With the help of returning varsity juniors Megan Townsend and Savannah McDowell, Brown, Down and Utter are ready to pass the torch to a new generation of Washougal girls basketball players. Last season, these veterans reached the first round of the district tournament for the second year in a row. They are still working toward that first playoff win.

“That would be a nice end result, but for now, we just want to be competitive every day,” Boyce said. “We want to love each other as a family, and make sure we’re prepared every game. As long as we love each other, prepare and compete, it puts us into position to win ball games.”

Boyce said the Panthers will battle with league favorites Mark Morris and Woodland for the top three playoff spots, but they also cannot overlook Hockinson or R.A. Long. Every game and every practice is important.

“Our goal is to play more games every year. We got 22 in last year. This year, it would be great if we could play 24,” Boyce said. “Ideal ally, we want a home playoff game to start of with. That means getting first or second in league.”

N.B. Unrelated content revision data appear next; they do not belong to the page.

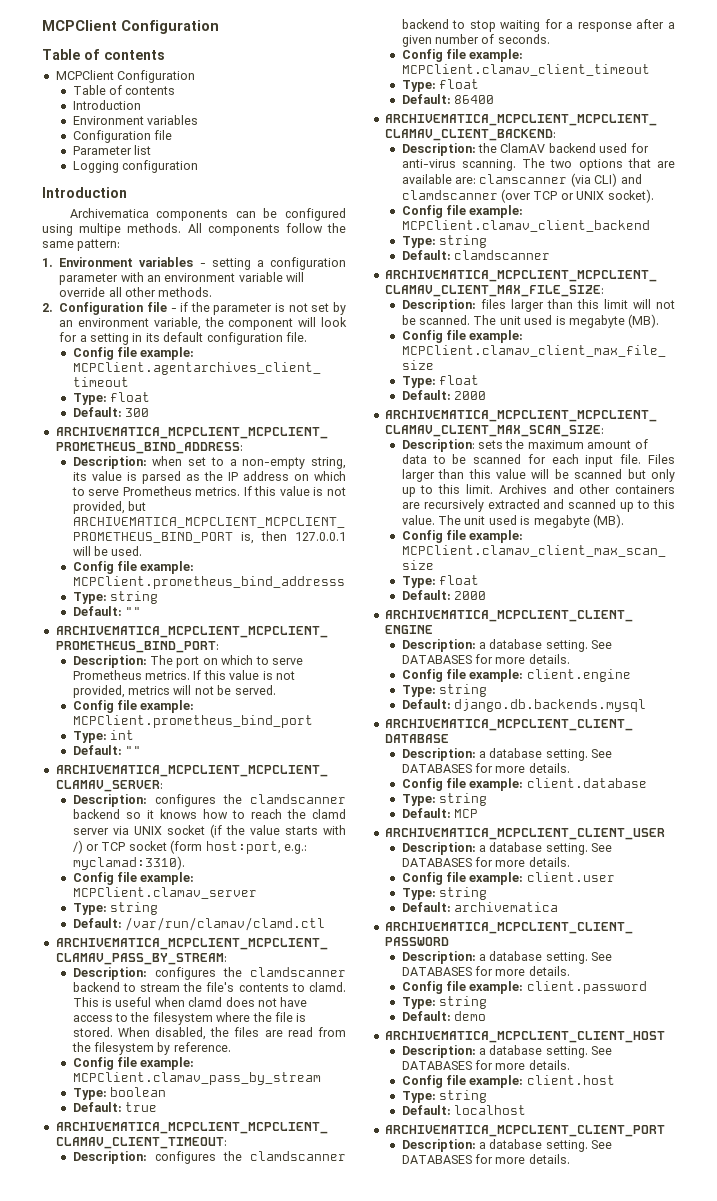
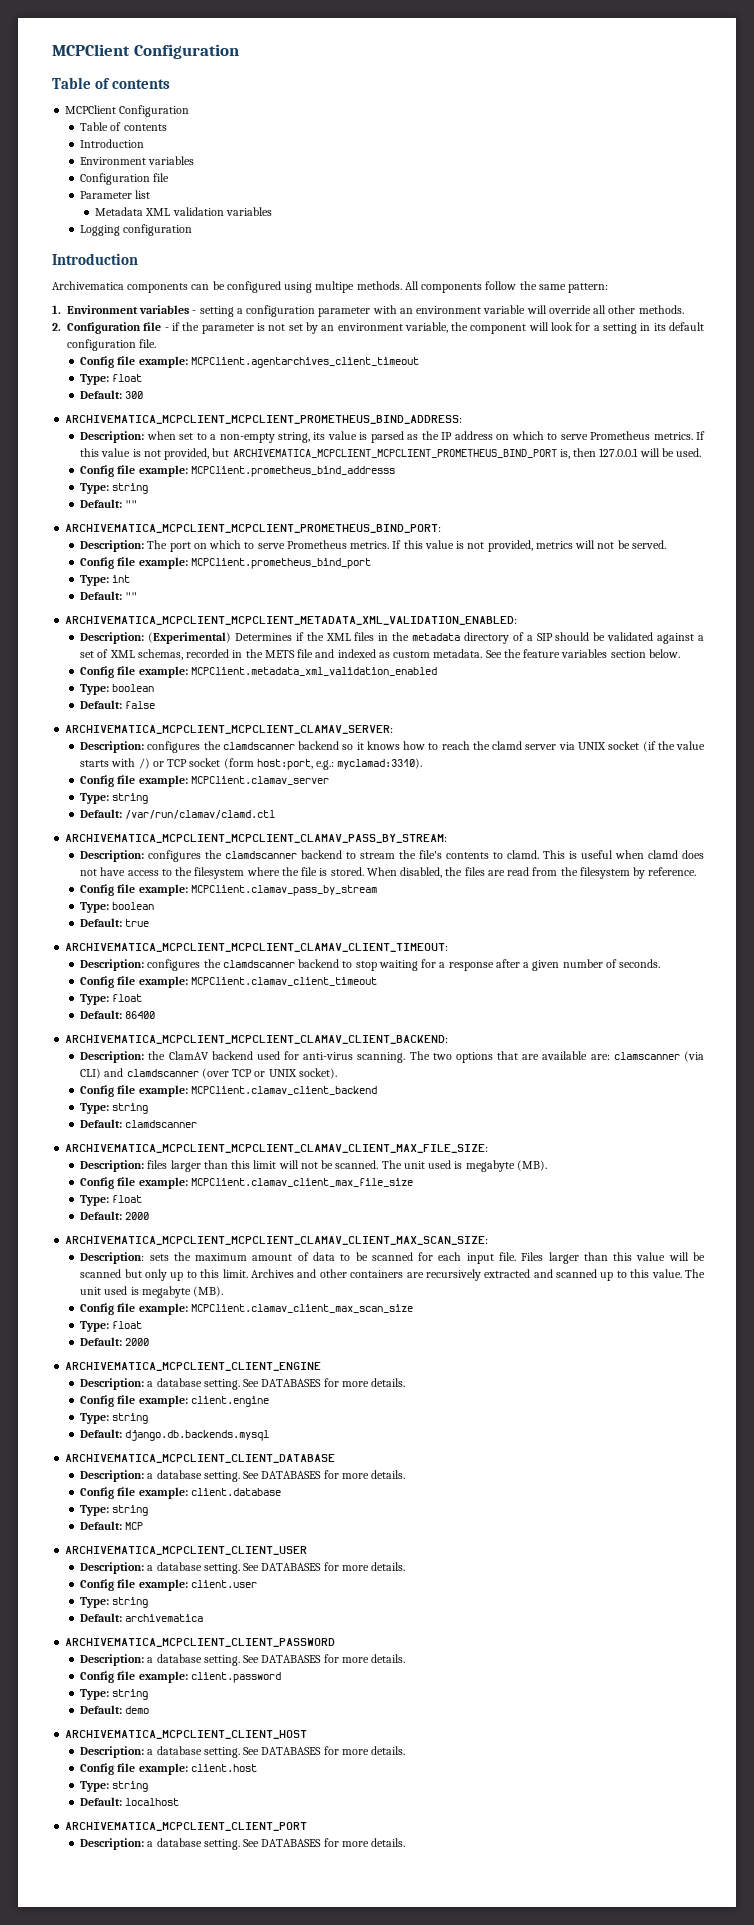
(152, 150) none -> [95,207,272,216] // Metadata XML validation variables
(142, 750) none -> [65,616,518,625] [80,632,705,644] [80,649,680,660] [80,666,437,678] [80,684,155,695] [80,700,156,709] // ARCHIVEMATICA_MCPCLIENT_MCPCLIENT_METADATA_XML_VALIDATION_ENABLED: // Description: (Experimental) Determines if the XML files in the metadata directory of a SIP should be validated against a set of XML schemas, recorded in the METS file and indexed as custom metadata. See the feature variables section below. // Config file example: MCPClient.metadata_xml_validation_enabled // Type: boolean // Default: false

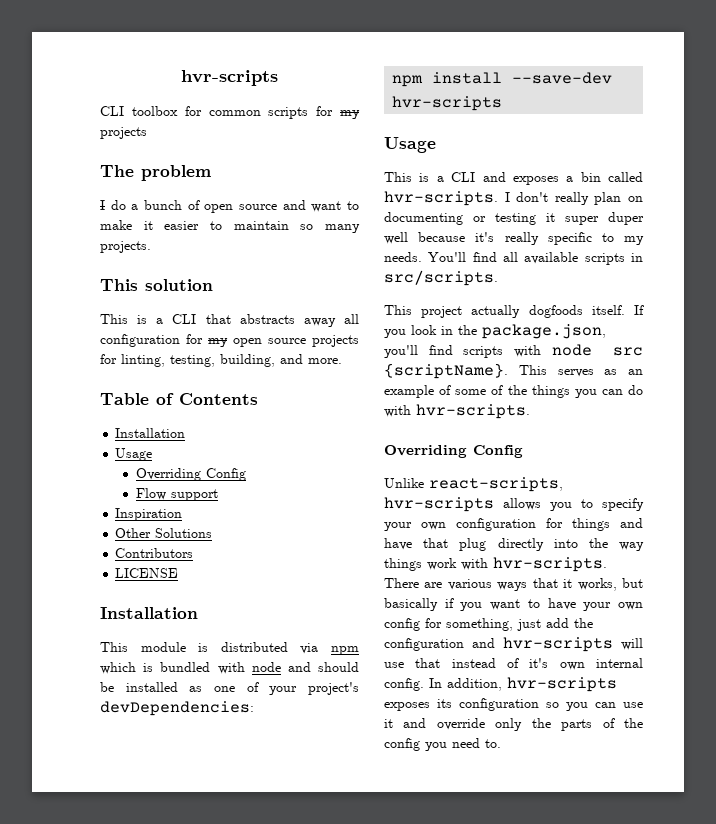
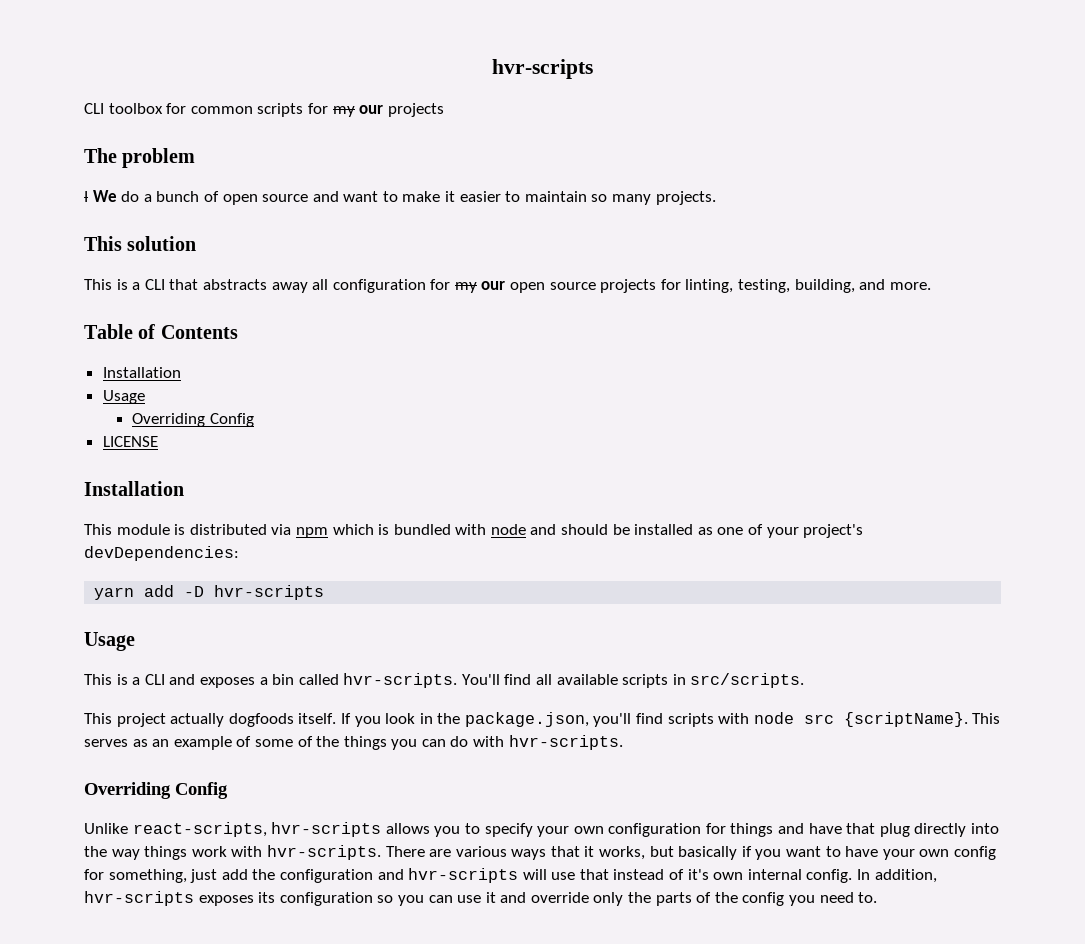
(360, 114) none -> [359,105,384,114] our
(105, 205) none -> [92,190,117,202] We
(228, 342) none -> [481,281,506,290] our
[135,488,218,501] [115,508,183,521] [115,528,213,538] [115,548,194,558] // Flow support // Inspiration // Other Solutions // Contributors -> (254, 420) none
[392,72,613,87] npm install --save-dev -> [94,585,205,600] yarn add -D
[504,192,643,205] [384,212,644,225] [384,232,644,245] [384,252,422,262] I don't really plan on documenting or testing it super duper well because it's really specific to my needs. -> (458, 680) none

Washougal opens the season Wednesday in Tumwater, against Black Hills. After playing three of their first four games on the road, the Panthers round out December with seven home games in a row.

“The first game of the season is always the toughest,” Down said. “It doesn’t matter if you’ve been playing for seven years, you still get nervous.”

Game days in Washougal are filled with emotional peaks and valleys.

“Before every game, I get those nervous but fun and exciting butterflies,” Brown said. “Once that ball starts bouncing around, we scrap. It’s all about having fun, and being passionate about the game.”

Time flies when you’re scrapping for basketballs. Brown, Down and Utter cannot believe their high school careers are going to be all over in just a few short months. They are not going to take any day they have left together for granted.

“Make every minute count,” Utter said.